About this exercise:
When the line with "photomicrograph displays immunohistochemical" appears below, start repeating lines exactly, and keep going through the line with "significant staining in"; add nothing outside that span.

___ Data shown

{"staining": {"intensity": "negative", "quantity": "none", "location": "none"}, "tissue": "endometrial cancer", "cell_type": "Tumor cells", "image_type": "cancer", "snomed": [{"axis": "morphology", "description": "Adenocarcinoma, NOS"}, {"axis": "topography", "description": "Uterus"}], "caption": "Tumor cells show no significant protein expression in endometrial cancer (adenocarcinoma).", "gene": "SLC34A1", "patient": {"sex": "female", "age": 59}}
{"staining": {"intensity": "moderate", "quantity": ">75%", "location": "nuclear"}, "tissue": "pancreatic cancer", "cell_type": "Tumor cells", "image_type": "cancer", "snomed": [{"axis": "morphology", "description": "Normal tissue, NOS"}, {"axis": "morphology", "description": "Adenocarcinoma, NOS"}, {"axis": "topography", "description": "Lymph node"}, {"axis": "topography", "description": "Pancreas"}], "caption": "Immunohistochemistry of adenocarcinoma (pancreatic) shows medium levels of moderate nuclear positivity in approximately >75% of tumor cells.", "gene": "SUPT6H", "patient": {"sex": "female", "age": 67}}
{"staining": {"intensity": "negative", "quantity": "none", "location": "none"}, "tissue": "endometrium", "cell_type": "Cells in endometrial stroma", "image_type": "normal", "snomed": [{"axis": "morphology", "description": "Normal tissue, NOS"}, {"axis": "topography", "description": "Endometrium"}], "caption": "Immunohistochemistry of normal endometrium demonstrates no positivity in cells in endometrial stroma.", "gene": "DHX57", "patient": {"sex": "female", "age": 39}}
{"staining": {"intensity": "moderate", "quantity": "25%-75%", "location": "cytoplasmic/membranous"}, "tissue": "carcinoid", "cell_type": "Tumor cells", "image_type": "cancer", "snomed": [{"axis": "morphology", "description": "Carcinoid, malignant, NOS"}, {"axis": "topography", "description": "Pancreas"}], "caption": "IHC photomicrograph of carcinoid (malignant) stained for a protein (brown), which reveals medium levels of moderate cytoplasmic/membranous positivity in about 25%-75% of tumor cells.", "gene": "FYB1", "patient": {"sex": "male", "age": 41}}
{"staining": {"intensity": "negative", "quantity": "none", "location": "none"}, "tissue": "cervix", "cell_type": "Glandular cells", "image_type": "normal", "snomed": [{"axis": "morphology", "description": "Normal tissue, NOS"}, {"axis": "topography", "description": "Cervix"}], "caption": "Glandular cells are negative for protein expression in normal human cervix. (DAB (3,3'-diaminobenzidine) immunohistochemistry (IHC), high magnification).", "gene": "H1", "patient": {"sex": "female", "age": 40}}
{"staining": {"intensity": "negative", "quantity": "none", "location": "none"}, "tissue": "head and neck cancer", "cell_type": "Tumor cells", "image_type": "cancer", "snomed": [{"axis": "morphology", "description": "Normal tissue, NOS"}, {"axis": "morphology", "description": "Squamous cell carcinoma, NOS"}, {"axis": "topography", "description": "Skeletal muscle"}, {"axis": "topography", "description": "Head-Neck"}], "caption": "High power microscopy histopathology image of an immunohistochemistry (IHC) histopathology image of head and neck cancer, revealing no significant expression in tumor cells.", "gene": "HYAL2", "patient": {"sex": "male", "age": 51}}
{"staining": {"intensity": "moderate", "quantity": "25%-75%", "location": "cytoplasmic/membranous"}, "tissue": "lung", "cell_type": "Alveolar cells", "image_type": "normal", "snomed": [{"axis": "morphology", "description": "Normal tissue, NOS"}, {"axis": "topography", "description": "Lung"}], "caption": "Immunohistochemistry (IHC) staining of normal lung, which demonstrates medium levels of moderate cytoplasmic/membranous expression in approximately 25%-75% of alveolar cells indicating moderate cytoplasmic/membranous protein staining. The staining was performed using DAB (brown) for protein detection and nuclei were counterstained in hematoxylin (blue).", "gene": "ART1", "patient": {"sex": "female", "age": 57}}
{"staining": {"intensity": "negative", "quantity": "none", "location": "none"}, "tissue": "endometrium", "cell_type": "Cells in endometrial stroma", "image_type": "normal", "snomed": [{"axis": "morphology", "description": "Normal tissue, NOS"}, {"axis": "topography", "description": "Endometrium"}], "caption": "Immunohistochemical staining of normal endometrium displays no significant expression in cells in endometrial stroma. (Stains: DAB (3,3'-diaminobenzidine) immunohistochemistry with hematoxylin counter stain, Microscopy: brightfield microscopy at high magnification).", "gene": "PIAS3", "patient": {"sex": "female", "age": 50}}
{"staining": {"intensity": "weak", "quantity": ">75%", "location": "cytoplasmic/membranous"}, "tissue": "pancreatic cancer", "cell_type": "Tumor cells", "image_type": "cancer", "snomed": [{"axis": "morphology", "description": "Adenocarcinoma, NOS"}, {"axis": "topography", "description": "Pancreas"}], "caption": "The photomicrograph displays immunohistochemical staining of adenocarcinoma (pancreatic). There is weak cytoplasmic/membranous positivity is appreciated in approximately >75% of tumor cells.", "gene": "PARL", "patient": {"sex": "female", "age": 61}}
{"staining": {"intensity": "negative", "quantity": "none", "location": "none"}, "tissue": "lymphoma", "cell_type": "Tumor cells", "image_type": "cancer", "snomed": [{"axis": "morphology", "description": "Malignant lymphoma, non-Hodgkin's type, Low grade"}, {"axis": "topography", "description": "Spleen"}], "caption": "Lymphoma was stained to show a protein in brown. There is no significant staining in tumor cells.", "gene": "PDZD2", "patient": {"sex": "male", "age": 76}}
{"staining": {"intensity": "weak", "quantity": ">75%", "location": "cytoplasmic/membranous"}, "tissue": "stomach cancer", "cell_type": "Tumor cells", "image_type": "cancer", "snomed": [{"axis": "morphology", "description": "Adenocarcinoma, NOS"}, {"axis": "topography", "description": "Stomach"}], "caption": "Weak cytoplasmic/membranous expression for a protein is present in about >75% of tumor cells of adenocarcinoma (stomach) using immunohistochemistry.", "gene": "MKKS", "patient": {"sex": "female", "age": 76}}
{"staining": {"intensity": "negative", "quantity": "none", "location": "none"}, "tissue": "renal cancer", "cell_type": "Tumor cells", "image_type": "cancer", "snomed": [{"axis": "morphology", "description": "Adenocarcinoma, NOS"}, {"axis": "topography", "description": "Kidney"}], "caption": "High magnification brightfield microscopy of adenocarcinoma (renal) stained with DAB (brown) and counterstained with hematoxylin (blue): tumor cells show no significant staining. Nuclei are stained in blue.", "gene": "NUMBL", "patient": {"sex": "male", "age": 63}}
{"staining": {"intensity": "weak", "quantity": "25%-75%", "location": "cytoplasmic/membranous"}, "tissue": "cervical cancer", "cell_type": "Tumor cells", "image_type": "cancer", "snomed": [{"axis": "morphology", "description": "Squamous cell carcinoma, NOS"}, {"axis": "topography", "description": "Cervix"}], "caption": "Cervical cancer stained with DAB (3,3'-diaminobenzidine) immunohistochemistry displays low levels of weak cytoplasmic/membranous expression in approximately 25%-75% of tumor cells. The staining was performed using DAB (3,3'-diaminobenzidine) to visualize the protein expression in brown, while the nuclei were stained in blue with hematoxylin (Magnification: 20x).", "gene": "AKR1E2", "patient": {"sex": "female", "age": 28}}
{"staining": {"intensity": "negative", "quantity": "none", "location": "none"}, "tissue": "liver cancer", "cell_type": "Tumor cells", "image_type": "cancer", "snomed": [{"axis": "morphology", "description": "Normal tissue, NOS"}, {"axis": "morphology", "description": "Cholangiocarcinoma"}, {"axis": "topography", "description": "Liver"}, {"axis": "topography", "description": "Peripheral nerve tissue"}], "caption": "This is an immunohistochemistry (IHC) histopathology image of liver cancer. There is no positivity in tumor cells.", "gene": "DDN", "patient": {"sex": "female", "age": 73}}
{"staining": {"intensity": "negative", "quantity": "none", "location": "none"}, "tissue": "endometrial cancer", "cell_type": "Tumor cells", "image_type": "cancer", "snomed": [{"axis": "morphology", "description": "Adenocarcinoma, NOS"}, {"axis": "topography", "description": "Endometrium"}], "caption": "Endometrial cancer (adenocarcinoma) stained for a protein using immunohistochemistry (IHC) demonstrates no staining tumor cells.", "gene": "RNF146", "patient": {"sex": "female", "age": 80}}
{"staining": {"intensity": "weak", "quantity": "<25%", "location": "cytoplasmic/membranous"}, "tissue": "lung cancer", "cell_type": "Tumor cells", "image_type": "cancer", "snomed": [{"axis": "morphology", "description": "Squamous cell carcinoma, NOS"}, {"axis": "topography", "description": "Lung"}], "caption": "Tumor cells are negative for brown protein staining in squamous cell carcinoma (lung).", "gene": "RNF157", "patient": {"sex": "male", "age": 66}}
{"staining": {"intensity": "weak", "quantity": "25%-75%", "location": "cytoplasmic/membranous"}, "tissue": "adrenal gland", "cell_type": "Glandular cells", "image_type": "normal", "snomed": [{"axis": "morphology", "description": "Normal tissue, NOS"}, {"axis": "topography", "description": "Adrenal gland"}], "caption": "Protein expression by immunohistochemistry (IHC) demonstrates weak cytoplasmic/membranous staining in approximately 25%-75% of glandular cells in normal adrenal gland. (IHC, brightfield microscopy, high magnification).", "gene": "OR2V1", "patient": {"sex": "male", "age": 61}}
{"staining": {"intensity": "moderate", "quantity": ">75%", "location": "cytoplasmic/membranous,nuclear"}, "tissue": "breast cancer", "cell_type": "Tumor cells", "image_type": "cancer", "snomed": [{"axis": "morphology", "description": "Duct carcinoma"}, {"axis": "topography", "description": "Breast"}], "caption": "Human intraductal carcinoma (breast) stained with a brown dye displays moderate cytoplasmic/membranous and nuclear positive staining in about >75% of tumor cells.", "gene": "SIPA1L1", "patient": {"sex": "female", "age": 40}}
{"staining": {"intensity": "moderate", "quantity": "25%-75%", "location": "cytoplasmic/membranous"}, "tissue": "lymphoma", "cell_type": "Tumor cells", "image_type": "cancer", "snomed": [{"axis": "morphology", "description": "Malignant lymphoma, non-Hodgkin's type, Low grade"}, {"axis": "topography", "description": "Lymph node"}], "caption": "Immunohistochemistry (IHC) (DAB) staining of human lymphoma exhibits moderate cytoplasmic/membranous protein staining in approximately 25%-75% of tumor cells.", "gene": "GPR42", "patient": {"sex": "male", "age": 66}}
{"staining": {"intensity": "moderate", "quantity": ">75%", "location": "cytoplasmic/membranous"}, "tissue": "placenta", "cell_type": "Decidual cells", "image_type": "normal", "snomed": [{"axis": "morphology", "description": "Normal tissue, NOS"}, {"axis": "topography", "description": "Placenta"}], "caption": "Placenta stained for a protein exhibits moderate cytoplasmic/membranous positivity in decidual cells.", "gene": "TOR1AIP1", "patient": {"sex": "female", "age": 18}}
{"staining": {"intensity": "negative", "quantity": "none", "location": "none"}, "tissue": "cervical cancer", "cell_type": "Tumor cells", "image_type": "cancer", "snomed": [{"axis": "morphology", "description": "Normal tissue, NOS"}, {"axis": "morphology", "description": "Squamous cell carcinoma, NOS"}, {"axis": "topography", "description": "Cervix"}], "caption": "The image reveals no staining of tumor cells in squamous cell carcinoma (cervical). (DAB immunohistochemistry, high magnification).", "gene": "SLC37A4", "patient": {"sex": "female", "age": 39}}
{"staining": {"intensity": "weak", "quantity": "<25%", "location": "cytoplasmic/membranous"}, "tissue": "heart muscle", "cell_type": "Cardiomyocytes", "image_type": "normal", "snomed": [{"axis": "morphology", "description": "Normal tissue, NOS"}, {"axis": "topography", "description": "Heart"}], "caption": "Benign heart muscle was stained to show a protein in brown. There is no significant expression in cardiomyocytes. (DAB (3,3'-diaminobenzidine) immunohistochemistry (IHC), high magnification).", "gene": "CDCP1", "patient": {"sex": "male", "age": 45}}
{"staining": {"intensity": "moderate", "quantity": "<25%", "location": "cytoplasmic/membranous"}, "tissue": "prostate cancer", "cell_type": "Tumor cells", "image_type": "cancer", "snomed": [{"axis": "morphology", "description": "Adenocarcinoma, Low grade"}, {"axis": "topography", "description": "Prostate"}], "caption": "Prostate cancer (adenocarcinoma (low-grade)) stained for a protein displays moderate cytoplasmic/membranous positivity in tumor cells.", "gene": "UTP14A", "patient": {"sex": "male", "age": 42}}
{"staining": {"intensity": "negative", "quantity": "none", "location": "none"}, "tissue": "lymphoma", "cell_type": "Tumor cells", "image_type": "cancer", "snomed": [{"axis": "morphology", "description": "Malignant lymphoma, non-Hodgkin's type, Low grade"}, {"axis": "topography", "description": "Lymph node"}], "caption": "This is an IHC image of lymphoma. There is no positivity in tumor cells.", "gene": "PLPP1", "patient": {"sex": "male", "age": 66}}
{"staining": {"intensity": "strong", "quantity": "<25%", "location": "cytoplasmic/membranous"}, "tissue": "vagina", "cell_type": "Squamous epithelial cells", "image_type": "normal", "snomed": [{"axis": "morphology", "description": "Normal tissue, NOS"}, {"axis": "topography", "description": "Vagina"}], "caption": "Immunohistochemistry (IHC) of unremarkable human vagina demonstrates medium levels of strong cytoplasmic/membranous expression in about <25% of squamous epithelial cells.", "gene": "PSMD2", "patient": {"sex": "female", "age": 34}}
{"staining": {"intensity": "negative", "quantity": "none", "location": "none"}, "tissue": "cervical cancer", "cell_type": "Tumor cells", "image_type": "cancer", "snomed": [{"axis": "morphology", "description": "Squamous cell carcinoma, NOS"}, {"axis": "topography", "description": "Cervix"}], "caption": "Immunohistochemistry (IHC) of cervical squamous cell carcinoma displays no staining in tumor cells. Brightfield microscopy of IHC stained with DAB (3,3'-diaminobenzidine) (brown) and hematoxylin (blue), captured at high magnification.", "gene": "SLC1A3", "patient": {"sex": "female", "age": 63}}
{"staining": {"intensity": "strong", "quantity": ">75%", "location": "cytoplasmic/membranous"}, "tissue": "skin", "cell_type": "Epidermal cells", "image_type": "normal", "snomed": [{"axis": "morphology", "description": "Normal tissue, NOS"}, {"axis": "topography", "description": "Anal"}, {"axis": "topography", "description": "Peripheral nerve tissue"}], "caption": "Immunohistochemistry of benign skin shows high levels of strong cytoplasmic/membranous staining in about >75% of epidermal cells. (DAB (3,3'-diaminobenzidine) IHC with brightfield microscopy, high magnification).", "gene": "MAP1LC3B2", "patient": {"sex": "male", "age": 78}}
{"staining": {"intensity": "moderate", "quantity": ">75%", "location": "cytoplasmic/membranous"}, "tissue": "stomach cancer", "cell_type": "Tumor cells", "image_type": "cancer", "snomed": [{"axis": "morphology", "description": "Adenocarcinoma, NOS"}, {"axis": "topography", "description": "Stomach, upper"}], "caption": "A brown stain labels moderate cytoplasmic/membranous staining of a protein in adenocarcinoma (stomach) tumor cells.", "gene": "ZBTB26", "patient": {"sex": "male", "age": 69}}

______

Task response:
{"staining": {"intensity": "weak", "quantity": ">75%", "location": "cytoplasmic/membranous"}, "tissue": "pancreatic cancer", "cell_type": "Tumor cells", "image_type": "cancer", "snomed": [{"axis": "morphology", "description": "Adenocarcinoma, NOS"}, {"axis": "topography", "description": "Pancreas"}], "caption": "The photomicrograph displays immunohistochemical staining of adenocarcinoma (pancreatic). There is weak cytoplasmic/membranous positivity is appreciated in approximately >75% of tumor cells.", "gene": "PARL", "patient": {"sex": "female", "age": 61}}
{"staining": {"intensity": "negative", "quantity": "none", "location": "none"}, "tissue": "lymphoma", "cell_type": "Tumor cells", "image_type": "cancer", "snomed": [{"axis": "morphology", "description": "Malignant lymphoma, non-Hodgkin's type, Low grade"}, {"axis": "topography", "description": "Spleen"}], "caption": "Lymphoma was stained to show a protein in brown. There is no significant staining in tumor cells.", "gene": "PDZD2", "patient": {"sex": "male", "age": 76}}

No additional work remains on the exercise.